Source text
┌────────

It's a compulsion. They can't help to have more of (insert object / animal). In addition , their lives have been taken over to the point of impairment in function and distress or illness due to unsanitary conditions... Pretty much all areas of their home have been repurposed for the sake of their hoarding...

Lots of other things, but you get the picture. You aren't a hoarder.

It's not just that hoarders cannot care for the animals, it's that every physical space in their lives is taken up by them to the point of illness and distress.

I hate how people are throwing it around like its nothing... Like how back in the 90s, people used the word schizophrenia to mean multiple personalities .... *eye starts to twitch*

End rant, lol.


Sent from Petguide.com Free App


----------



## RedResilience

I'll definitely check it out, RexRat!

Yeah isn't it ridiculous Phantom? I wouldn't consider that a lot of pets myself. How big is your (boyfriend's) corn snake? They are so cute. :3

Yay! I love Pinkie. But if I was a pony my personality would match Flutters' XD Living in a cottage filled with animals...

Those are some good points... I'll have to save some of these in my brain for my personal defence later on. >< It'd be like a house filled with nothing but cages... No I hear you. Society sucks...


----------



## Phantom

RedResilience said:


> I'll definitely check it out, RexRat!
> 
> Yeah isn't it ridiculous Phantom? I wouldn't consider that a lot of pets myself. How big is your (boyfriend's) corn snake? They are so cute. :3
> 
> Yay! I love Pinkie. But if I was a pony my personality would match Flutters' XD Living in a cottage filled with animals...
> 
> Those are some good points... I'll have to save some of these in my brain for my personal defence later on. >< It'd be like a house filled with nothing but cages... No I hear you. Society sucks...

└────────

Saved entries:
┌────────

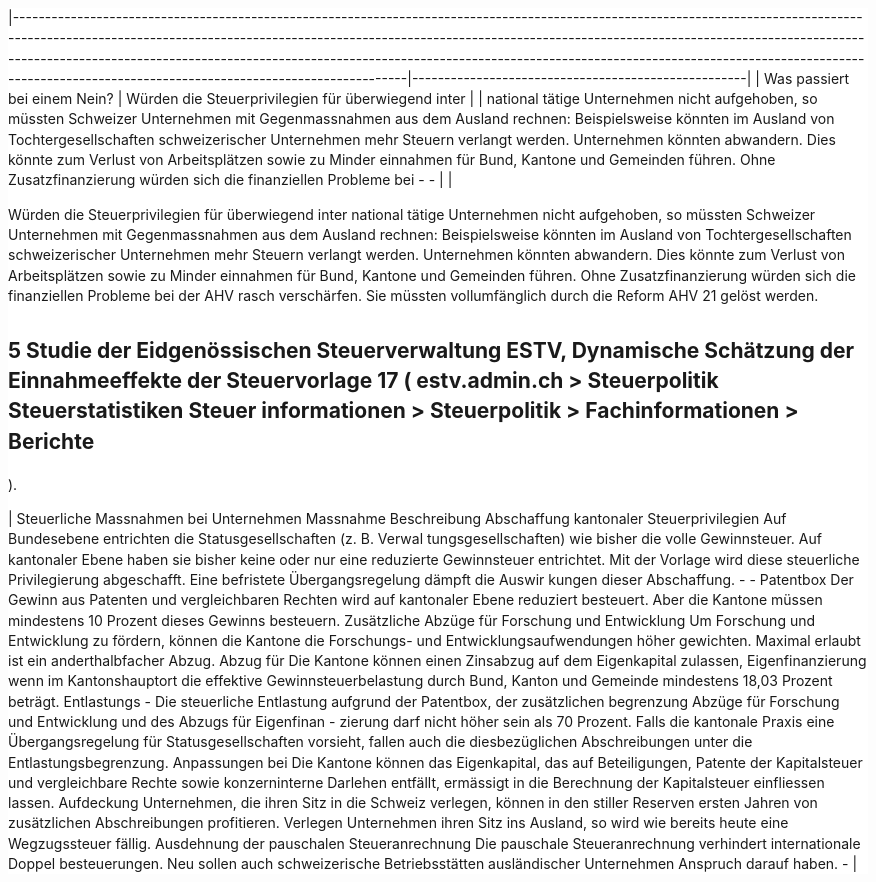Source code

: |----------------------------------------------------------------------------------------------------------------------------------------------------------------------------------------------------------------------------------------------------------------------------------------------------------------------------------------------------------------------------------------------------------------------------------------------------------------------------|----------------------------------------------------|
| Was passiert  bei einem Nein?                                                                                                                                                                                                                                                                                                                                                                                                                                              | Würden die Steuerprivilegien für überwiegend inter |
| national tätige Unternehmen nicht aufgehoben, so müssten  Schweizer Unternehmen mit Gegenmassnahmen aus dem  Ausland rechnen: Beispielsweise könnten im Ausland von  Tochtergesellschaften schweizerischer Unternehmen mehr  Steuern verlangt werden. Unternehmen könnten abwandern.  Dies könnte zum Verlust von Arbeitsplätzen sowie zu Minder einnahmen für Bund, Kantone und Gemeinden führen. Ohne  Zusatzfinanzierung würden sich die finanziellen Probleme bei  - - |                                                    |

Würden die Steuerprivilegien für überwiegend inter national tätige Unternehmen nicht aufgehoben, so müssten Schweizer Unternehmen mit Gegenmassnahmen aus dem Ausland rechnen: Beispielsweise könnten im Ausland von Tochtergesellschaften schweizerischer Unternehmen mehr Steuern verlangt werden. Unternehmen könnten abwandern. Dies könnte zum Verlust von Arbeitsplätzen sowie zu Minder einnahmen für Bund, Kantone und Gemeinden führen. Ohne Zusatzfinanzierung würden sich die finanziellen Probleme bei der AHV rasch verschärfen. Sie müssten vollumfänglich durch die Reform AHV 21 gelöst werden.

5 Studie der Eidgenössischen Steuerverwaltung ESTV, 
Dynamische Schätzung der Einnahmeeffekte der Steuervorlage 17 ( estv.admin.ch > Steuerpolitik Steuerstatistiken Steuer informationen > Steuerpolitik > Fachinformationen > Berichte
-
).

| Steuerliche Massnahmen bei Unternehmen Massnahme Beschreibung Abschaffung  kantonaler  Steuerprivilegien Auf Bundesebene entrichten die Statusgesellschaften (z. B. Verwal tungsgesellschaften) wie bisher die volle Gewinnsteuer. Auf kantonaler  Ebene haben sie bisher keine oder nur eine reduzierte Gewinnsteuer  entrichtet. Mit der Vorlage wird diese steuerliche Privilegierung  abgeschafft. Eine befristete Übergangsregelung dämpft die Auswir kungen dieser Abschaffung. - - Patentbox Der Gewinn aus Patenten und vergleichbaren Rechten wird auf  kantonaler Ebene reduziert besteuert. Aber die Kantone müssen  mindestens 10 Prozent dieses Gewinns besteuern. Zusätzliche Abzüge  für Forschung  und Entwicklung Um Forschung und Entwicklung zu fördern, können die Kantone  die Forschungs- und Entwicklungsaufwendungen höher gewichten.  Maximal erlaubt ist ein anderthalbfacher Abzug. Abzug für  Die Kantone können einen Zinsabzug auf dem Eigenkapital zulassen,  Eigenfinanzierung wenn im Kantonshauptort die effektive Gewinnsteuerbelastung durch  Bund, Kanton und Gemeinde mindestens 18,03 Prozent beträgt. Entlastungs - Die steuerliche Entlastung aufgrund der Patentbox, der zusätzlichen  begrenzung Abzüge für Forschung und Entwicklung und des Abzugs für Eigenfinan - zierung darf nicht höher sein als 70 Prozent. Falls die kantonale Praxis  eine Übergangsregelung für Statusgesellschaften vorsieht, fallen auch  die diesbezüglichen Abschreibungen unter die Entlastungsbegrenzung. Anpassungen bei  Die Kantone können das Eigenkapital, das auf Beteiligungen, Patente  der Kapitalsteuer und vergleichbare Rechte sowie konzerninterne Darlehen entfällt,  ermässigt in die Berechnung der Kapitalsteuer einfliessen lassen. Aufdeckung  Unternehmen, die ihren Sitz in die Schweiz verlegen, können in den  stiller Reserven ersten Jahren von zusätzlichen Abschreibungen profitieren. Verlegen  Unternehmen ihren Sitz ins Ausland, so wird wie bereits heute eine  Wegzugssteuer fällig. Ausdehnung der  pauschalen  Steueranrechnung Die pauschale Steueranrechnung verhindert internationale Doppel besteuerungen. Neu sollen auch schweizerische Betriebsstätten  ausländischer Unternehmen Anspruch darauf haben. -   |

└────────

Check your understanding
- a) According to the forum thread, what did people in the 90s use the word schizophrenia to mean?
- b) Show each line of the listing that contains the word "Studie".
The forum thread and the listing have no connection to each other.

Solutions below
- a) Multiple personalities.

- b)
5 Studie der Eidgenössischen Steuerverwaltung ESTV, 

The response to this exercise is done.